Task goal
Find the string "orders" in the records. Copy each line that has it.

Dataset excerpts
———

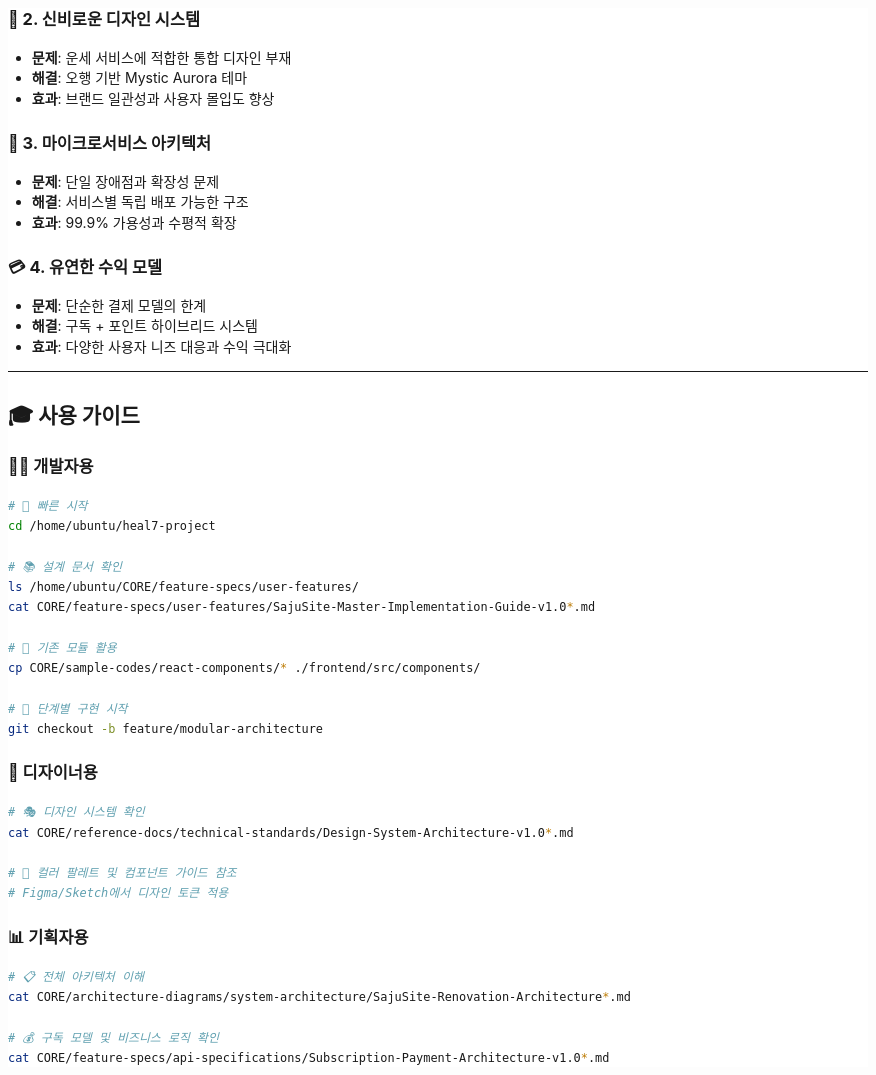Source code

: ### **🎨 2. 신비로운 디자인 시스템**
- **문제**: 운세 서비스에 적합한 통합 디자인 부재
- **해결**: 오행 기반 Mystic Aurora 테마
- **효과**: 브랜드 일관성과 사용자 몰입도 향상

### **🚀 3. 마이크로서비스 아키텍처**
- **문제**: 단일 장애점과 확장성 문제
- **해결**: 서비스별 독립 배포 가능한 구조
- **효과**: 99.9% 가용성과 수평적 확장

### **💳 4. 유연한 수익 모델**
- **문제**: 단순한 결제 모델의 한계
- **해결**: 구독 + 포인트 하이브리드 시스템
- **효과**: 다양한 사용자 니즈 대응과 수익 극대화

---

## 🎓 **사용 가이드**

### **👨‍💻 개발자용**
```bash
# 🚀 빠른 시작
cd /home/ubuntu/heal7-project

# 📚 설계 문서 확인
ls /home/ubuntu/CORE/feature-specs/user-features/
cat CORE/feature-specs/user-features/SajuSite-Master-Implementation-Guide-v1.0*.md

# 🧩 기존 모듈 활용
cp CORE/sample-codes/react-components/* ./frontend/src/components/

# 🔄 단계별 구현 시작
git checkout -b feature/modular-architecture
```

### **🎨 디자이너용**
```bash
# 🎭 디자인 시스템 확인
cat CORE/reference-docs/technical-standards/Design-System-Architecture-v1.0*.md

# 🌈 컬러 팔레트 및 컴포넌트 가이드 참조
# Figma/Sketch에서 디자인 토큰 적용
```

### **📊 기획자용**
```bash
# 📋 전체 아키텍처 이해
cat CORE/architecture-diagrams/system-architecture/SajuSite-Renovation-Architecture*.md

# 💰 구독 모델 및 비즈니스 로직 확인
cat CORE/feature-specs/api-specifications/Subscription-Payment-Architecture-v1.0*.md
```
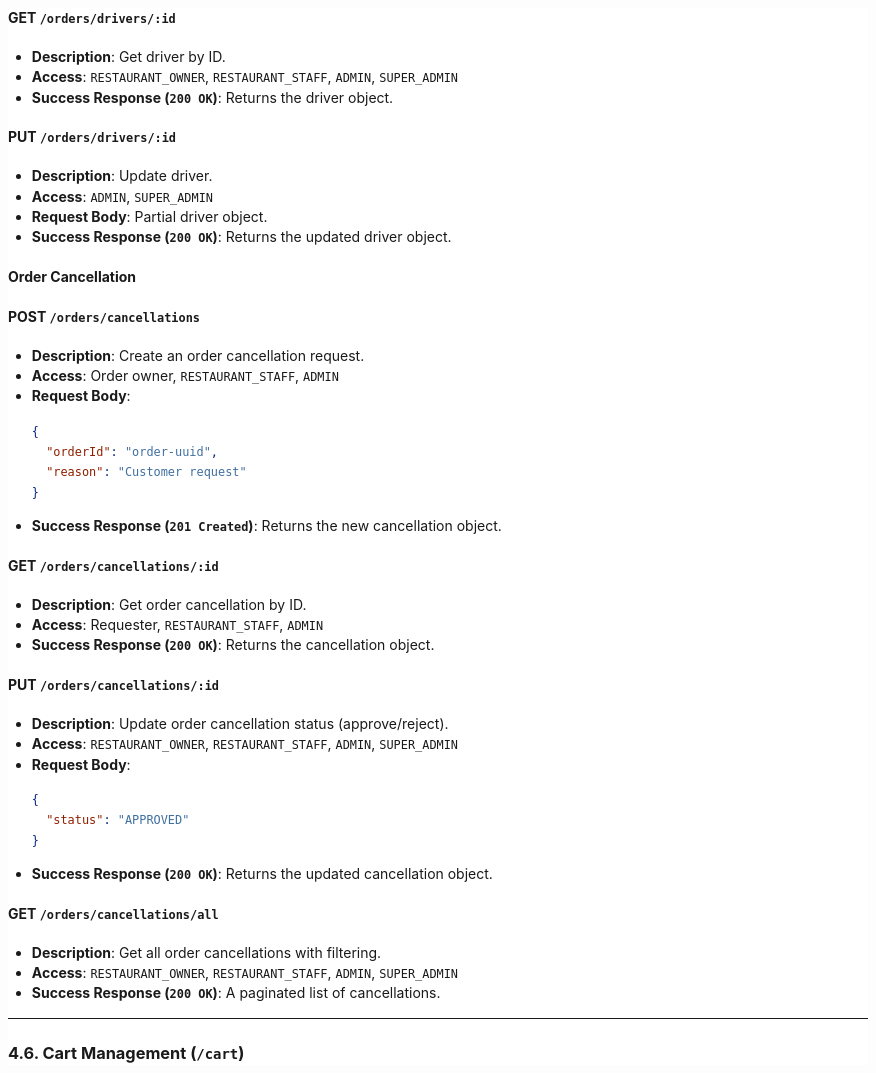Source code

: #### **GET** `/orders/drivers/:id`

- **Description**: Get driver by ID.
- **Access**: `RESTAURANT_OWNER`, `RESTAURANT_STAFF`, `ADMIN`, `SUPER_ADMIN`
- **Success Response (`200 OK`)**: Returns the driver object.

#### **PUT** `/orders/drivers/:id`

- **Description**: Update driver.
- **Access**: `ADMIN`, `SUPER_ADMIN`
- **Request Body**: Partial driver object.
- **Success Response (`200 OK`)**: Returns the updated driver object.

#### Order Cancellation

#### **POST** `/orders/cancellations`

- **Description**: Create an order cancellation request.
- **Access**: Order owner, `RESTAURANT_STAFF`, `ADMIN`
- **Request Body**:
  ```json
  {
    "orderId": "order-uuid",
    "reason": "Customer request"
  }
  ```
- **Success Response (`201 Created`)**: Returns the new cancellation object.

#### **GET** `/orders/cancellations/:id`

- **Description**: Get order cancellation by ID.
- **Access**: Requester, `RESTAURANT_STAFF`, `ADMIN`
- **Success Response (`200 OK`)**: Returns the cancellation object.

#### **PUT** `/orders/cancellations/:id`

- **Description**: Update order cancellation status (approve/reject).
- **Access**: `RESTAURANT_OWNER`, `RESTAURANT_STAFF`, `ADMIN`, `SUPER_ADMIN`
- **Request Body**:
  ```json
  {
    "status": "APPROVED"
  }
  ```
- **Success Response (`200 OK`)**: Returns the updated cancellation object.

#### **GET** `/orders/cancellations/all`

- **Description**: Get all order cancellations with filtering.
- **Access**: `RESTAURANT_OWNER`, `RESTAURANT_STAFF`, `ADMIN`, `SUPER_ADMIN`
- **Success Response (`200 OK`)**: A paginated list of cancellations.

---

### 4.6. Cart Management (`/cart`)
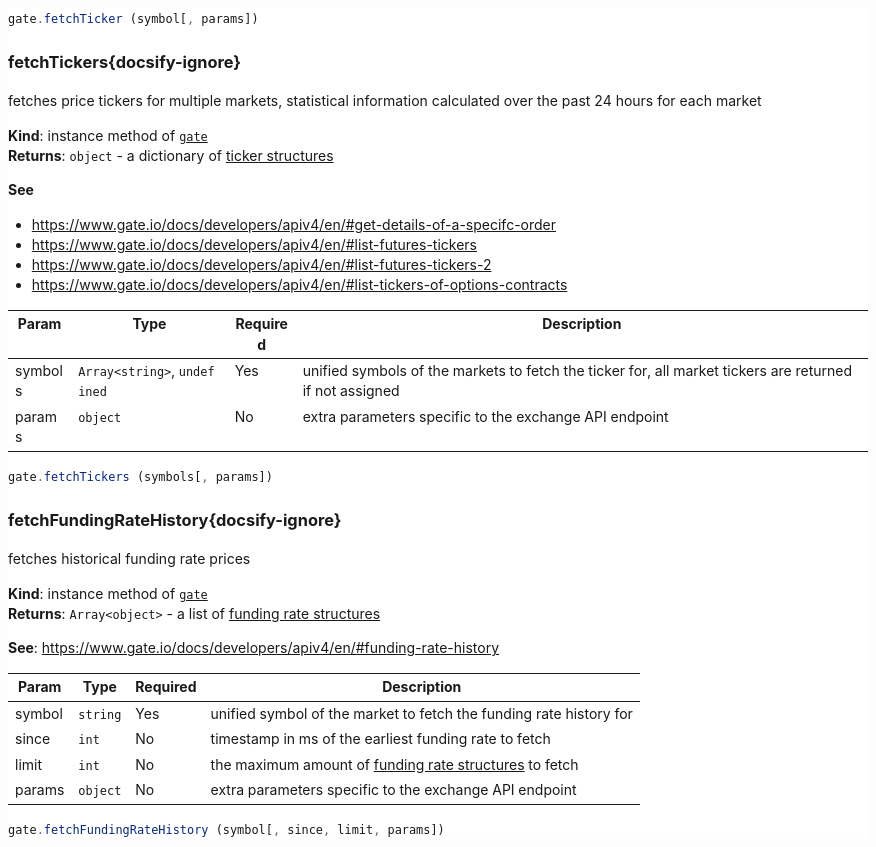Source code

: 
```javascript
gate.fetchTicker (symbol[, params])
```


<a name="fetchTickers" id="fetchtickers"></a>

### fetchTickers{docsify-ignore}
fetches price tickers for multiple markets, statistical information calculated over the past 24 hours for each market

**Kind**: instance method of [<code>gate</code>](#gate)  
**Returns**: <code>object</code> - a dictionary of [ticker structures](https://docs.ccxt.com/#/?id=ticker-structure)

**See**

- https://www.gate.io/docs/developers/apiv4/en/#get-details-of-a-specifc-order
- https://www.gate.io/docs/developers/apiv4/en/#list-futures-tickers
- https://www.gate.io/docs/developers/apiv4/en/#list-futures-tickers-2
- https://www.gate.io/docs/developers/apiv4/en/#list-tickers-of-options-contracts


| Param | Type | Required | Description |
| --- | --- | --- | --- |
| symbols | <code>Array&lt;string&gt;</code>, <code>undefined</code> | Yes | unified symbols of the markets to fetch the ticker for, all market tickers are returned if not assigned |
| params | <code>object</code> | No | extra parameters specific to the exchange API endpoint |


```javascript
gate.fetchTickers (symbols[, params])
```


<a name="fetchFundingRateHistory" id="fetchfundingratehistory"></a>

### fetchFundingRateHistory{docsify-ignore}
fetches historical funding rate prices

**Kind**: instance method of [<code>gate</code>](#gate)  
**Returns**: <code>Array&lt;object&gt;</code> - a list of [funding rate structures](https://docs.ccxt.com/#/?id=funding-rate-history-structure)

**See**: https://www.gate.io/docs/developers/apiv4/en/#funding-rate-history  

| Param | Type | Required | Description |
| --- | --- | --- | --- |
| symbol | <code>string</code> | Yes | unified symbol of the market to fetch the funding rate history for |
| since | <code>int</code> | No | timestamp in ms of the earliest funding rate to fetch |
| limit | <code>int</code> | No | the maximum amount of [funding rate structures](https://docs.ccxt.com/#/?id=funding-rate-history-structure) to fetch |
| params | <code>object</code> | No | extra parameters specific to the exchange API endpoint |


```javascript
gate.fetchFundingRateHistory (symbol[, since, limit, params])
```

———

Answer to this task
: #### **GET** `/orders/drivers/:id`
#### **PUT** `/orders/drivers/:id`
#### **POST** `/orders/cancellations`
#### **GET** `/orders/cancellations/:id`
#### **PUT** `/orders/cancellations/:id`
#### **GET** `/orders/cancellations/all`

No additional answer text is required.